- [Work instructions]: An exact copy of every record, with no pictures, please.

[Source records]
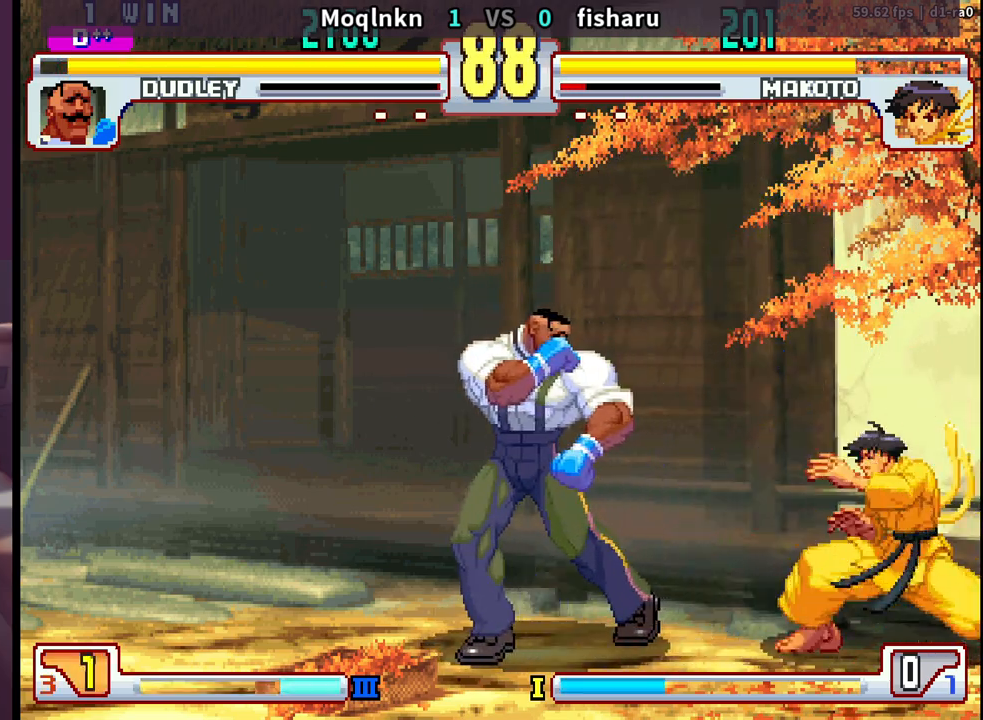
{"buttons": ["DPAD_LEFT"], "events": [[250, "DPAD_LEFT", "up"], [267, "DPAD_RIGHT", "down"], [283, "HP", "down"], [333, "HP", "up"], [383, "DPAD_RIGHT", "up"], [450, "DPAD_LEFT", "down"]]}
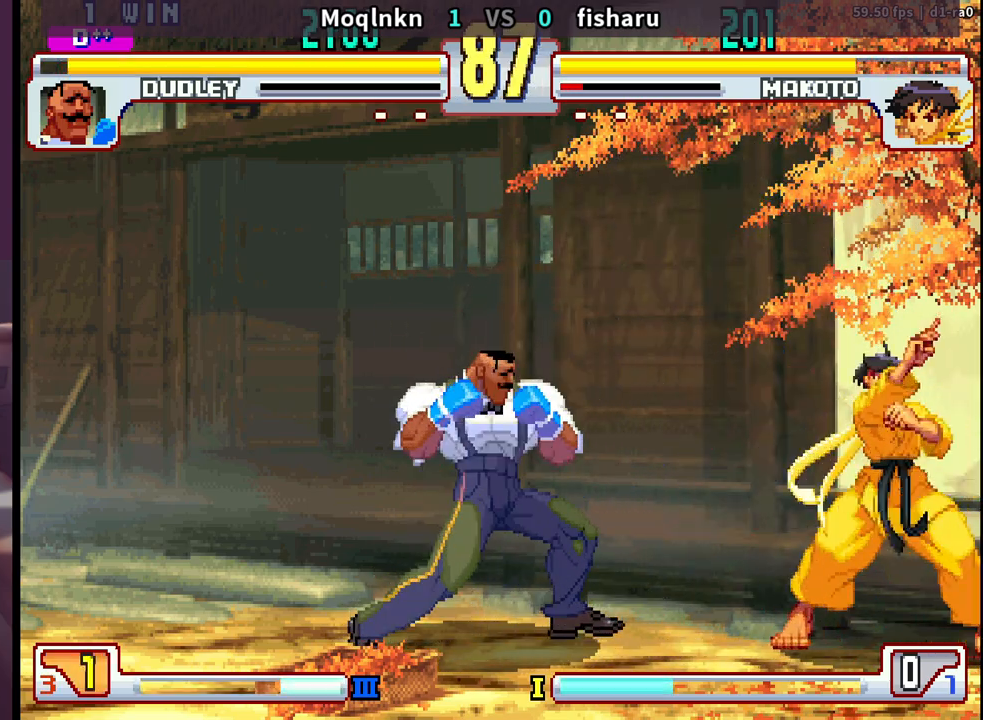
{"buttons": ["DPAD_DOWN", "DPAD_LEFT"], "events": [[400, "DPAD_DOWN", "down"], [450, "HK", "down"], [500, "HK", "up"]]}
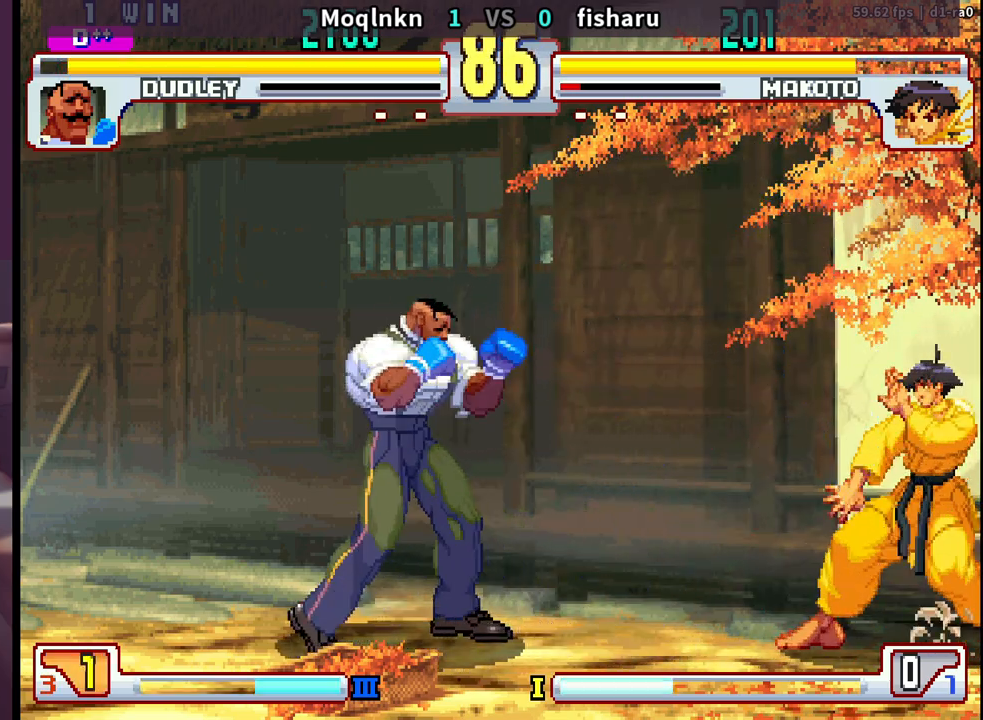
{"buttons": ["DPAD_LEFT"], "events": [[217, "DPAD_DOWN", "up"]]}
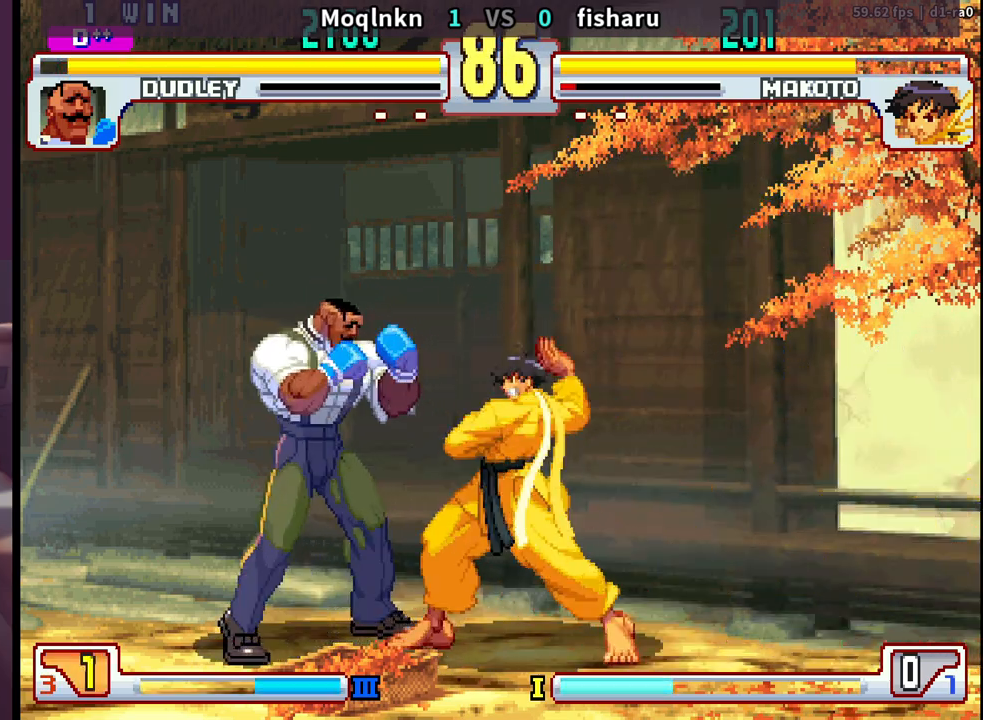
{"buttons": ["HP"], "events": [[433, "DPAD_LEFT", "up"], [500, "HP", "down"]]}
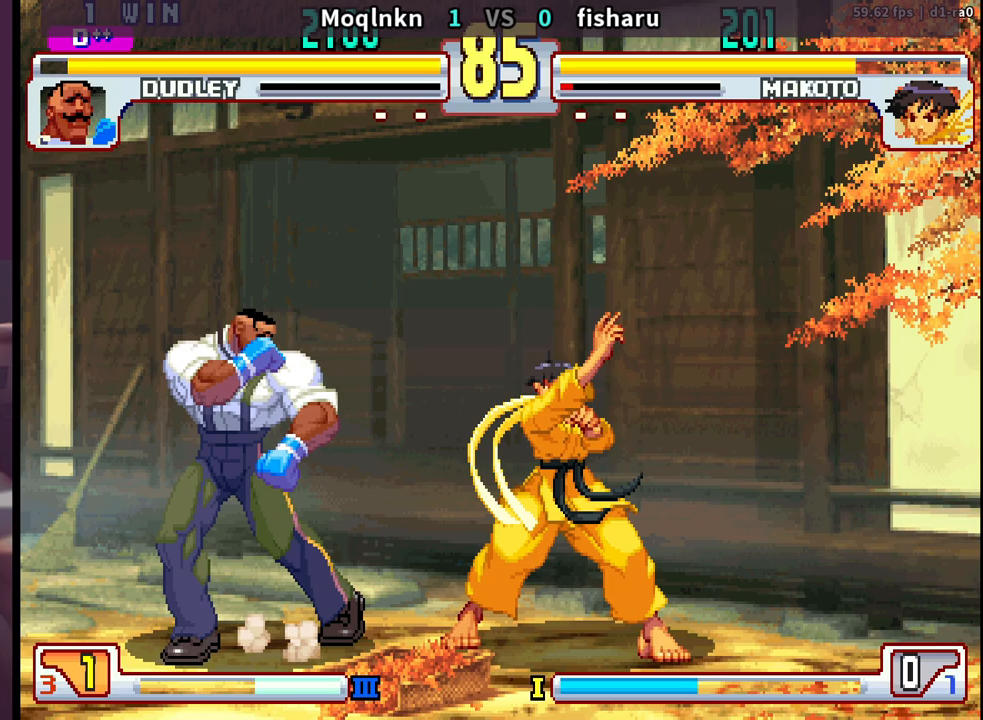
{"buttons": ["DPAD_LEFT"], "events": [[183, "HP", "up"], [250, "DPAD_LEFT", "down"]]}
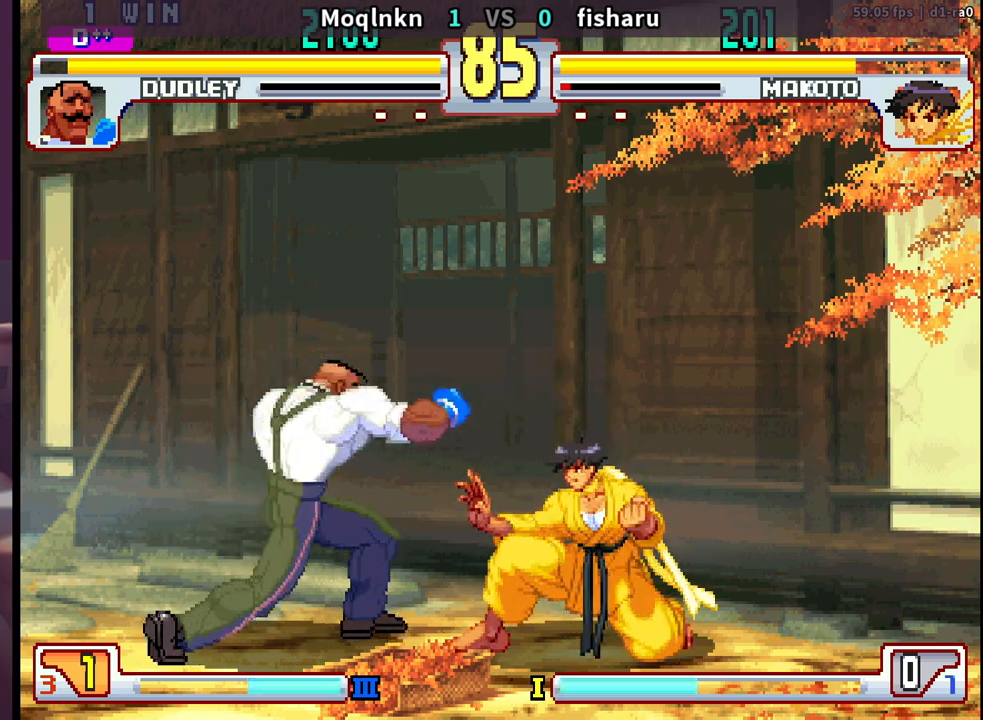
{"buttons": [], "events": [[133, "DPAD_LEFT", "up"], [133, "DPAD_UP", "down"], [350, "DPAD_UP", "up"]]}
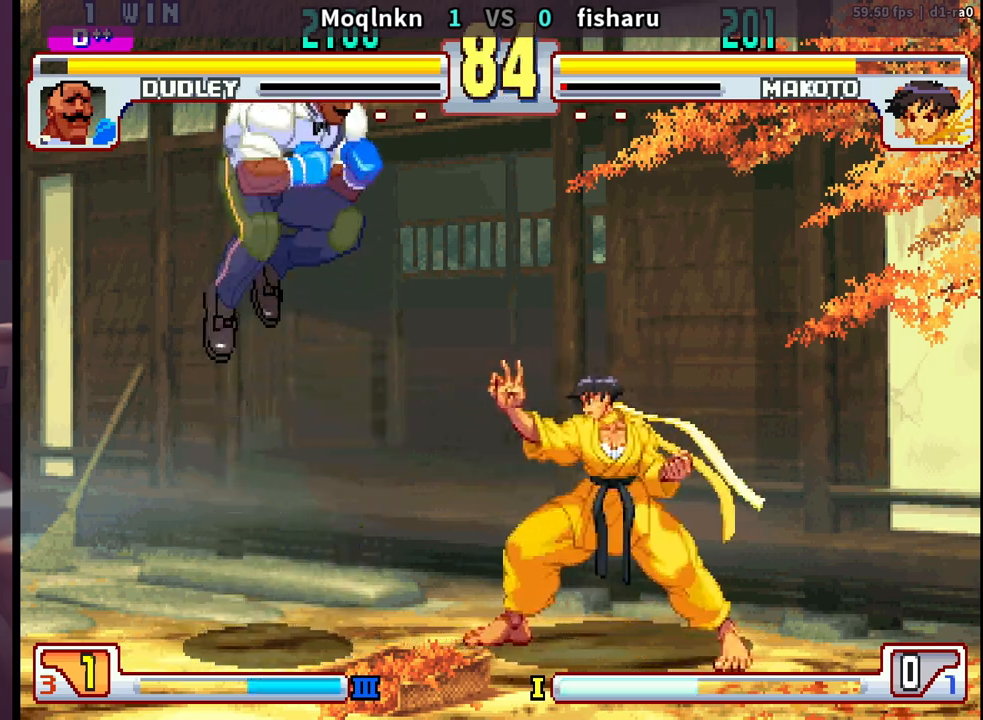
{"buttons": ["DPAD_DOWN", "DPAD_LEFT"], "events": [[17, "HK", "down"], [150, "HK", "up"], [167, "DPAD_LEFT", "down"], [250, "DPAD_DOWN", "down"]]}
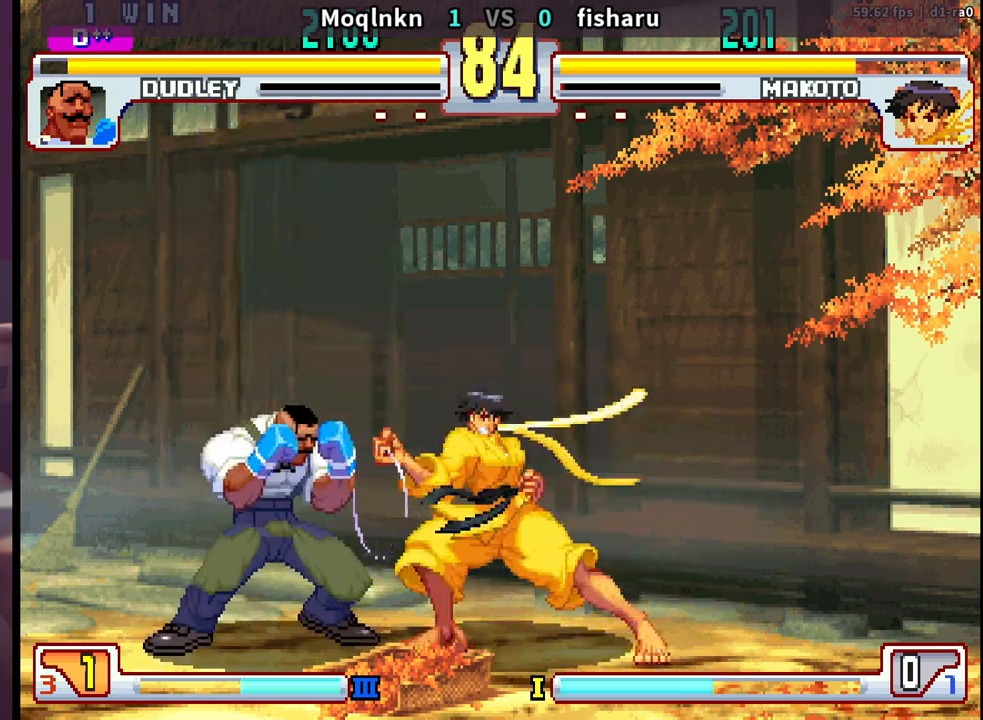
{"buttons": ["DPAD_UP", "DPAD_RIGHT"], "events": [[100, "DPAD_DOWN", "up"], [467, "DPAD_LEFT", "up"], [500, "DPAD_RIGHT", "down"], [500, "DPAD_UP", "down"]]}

- [Reply]:
{"buttons": ["DPAD_LEFT"], "events": [[250, "DPAD_LEFT", "up"], [267, "DPAD_RIGHT", "down"], [283, "HP", "down"], [333, "HP", "up"], [383, "DPAD_RIGHT", "up"], [450, "DPAD_LEFT", "down"]]}
{"buttons": ["DPAD_DOWN", "DPAD_LEFT"], "events": [[400, "DPAD_DOWN", "down"], [450, "HK", "down"], [500, "HK", "up"]]}
{"buttons": ["DPAD_LEFT"], "events": [[217, "DPAD_DOWN", "up"]]}
{"buttons": ["HP"], "events": [[433, "DPAD_LEFT", "up"], [500, "HP", "down"]]}
{"buttons": ["DPAD_LEFT"], "events": [[183, "HP", "up"], [250, "DPAD_LEFT", "down"]]}
{"buttons": [], "events": [[133, "DPAD_LEFT", "up"], [133, "DPAD_UP", "down"], [350, "DPAD_UP", "up"]]}
{"buttons": ["DPAD_DOWN", "DPAD_LEFT"], "events": [[17, "HK", "down"], [150, "HK", "up"], [167, "DPAD_LEFT", "down"], [250, "DPAD_DOWN", "down"]]}
{"buttons": ["DPAD_UP", "DPAD_RIGHT"], "events": [[100, "DPAD_DOWN", "up"], [467, "DPAD_LEFT", "up"], [500, "DPAD_RIGHT", "down"], [500, "DPAD_UP", "down"]]}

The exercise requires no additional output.